TAG. Theoretical and applied genetics. Theoretische und angewandte Genetik·2013
Seminal duct obstruction in azoospermia cases may present with testicular histological changes and elevated Follicle-Stimulating Hormone (FSH) levels, distinguishing it from production azoospermia. Testicular biopsy and FSH measurement aid diagnosis.
Area of Science:
Reproductive Medicine
Urology
Histopathology
Context:
Azoospermia, the absence of sperm in ejaculate, can stem from obstructive or production-related causes.
Distinguishing between obstructive azoospermia and production azoospermia is crucial for effective treatment and fertility management.
Previous understanding suggested normal testicular histology in obstructive azoospermia, but this study investigates deviations.
Purpose:
To investigate the histological and hormonal characteristics of testicular obstruction syndrome in azoospermic patients.
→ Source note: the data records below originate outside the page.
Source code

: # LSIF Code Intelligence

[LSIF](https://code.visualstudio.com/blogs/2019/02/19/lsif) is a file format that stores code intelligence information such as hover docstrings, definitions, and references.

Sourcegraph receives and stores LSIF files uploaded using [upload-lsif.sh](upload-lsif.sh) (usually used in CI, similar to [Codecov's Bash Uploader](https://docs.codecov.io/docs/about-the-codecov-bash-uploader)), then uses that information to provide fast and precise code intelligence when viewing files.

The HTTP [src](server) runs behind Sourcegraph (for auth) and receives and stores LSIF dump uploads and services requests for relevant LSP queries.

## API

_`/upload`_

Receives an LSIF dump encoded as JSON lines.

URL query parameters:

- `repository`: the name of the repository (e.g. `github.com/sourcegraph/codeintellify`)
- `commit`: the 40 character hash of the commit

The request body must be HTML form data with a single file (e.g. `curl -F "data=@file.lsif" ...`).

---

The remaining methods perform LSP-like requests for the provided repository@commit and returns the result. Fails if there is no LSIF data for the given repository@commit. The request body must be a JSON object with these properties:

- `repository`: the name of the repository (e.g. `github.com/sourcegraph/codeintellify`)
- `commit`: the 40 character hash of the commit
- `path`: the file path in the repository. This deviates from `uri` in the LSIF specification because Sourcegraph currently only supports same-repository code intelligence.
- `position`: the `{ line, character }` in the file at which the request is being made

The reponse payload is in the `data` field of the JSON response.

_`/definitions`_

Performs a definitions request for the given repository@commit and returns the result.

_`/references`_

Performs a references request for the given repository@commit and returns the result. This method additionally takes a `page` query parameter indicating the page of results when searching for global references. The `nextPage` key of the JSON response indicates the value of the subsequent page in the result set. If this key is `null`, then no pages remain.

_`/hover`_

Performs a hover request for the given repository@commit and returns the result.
To identify diagnostic markers that differentiate obstructive azoospermia from production azoospermia.
To evaluate the utility of testicular biopsy and FSH levels in diagnosing obstruction syndrome.
Summary:
Out of 23 obstructive azoospermia cases, 6 exhibited tubular diameter changes, reduced spermatogenesis, and interstitial alterations.
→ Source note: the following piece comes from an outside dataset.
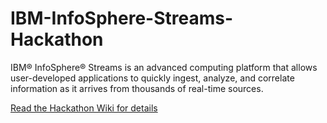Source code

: IBM-InfoSphere-Streams-Hackathon
================================

IBM® InfoSphere® Streams is an advanced computing platform that allows user-developed applications to quickly ingest, analyze, and correlate information as it arrives from thousands of real-time sources. 

<a href="https://github.com/hackreduce/IBM-InfoSphere-Streams-Hackathon/wiki">Read the Hackathon Wiki for details</a>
Cytological analysis revealed an increase in pathological spermatids.
Follicle-Stimulating Hormone (FSH) levels were slightly elevated, while Luteinizing Hormone (LH), Prolactin (PRL), and testosterone remained normal.
Testicular biopsy with histological evaluation and FSH level determination are recommended for diagnostic differentiation.
Impact:
Findings suggest that testicular histology may not always be normal in obstructive azoospermia, challenging prior assumptions.
The study provides a basis for improved diagnostic strategies in azoospermic patients.
Accurate diagnosis through testicular biopsy and FSH assessment can guide appropriate therapeutic interventions, potentially improving outcomes for infertility.